-------- Data to use

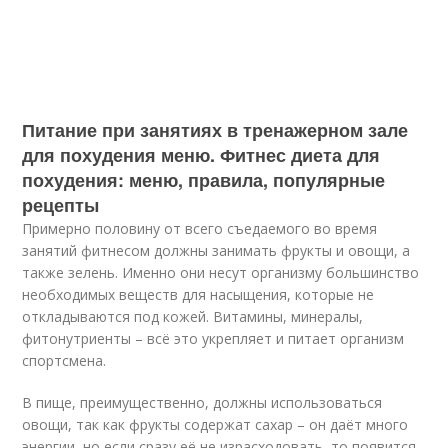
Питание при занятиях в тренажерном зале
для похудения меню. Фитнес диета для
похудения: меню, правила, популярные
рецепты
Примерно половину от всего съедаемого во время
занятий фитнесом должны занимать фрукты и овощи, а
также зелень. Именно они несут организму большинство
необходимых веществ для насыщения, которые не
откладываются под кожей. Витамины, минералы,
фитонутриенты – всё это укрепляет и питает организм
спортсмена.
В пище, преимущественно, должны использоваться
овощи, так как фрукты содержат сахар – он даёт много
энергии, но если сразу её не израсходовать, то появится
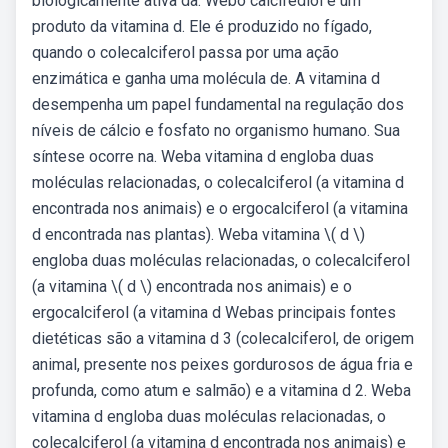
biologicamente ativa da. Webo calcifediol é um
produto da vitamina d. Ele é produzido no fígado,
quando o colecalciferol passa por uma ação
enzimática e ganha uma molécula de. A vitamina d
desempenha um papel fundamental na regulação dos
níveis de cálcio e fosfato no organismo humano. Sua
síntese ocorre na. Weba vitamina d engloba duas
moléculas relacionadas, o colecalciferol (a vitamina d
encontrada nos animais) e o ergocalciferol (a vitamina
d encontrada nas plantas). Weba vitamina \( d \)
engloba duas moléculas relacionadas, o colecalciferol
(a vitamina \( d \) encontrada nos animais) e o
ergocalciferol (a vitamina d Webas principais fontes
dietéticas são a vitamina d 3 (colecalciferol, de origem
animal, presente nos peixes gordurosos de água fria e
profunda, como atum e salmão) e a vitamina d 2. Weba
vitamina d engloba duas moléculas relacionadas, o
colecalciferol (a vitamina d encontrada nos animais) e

----------------

Above are records; repeat only the lines starting at the line with "для похудения меню. Фитнес диета для" and ending at the line with "энергии, но если", exactly as they appear, both included.

Answer section:
для похудения меню. Фитнес диета для
похудения: меню, правила, популярные
рецепты
Примерно половину от всего съедаемого во время
занятий фитнесом должны занимать фрукты и овощи, а
также зелень. Именно они несут организму большинство
необходимых веществ для насыщения, которые не
откладываются под кожей. Витамины, минералы,
фитонутриенты – всё это укрепляет и питает организм
спортсмена.
В пище, преимущественно, должны использоваться
овощи, так как фрукты содержат сахар – он даёт много
энергии, но если сразу её не израсходовать, то появится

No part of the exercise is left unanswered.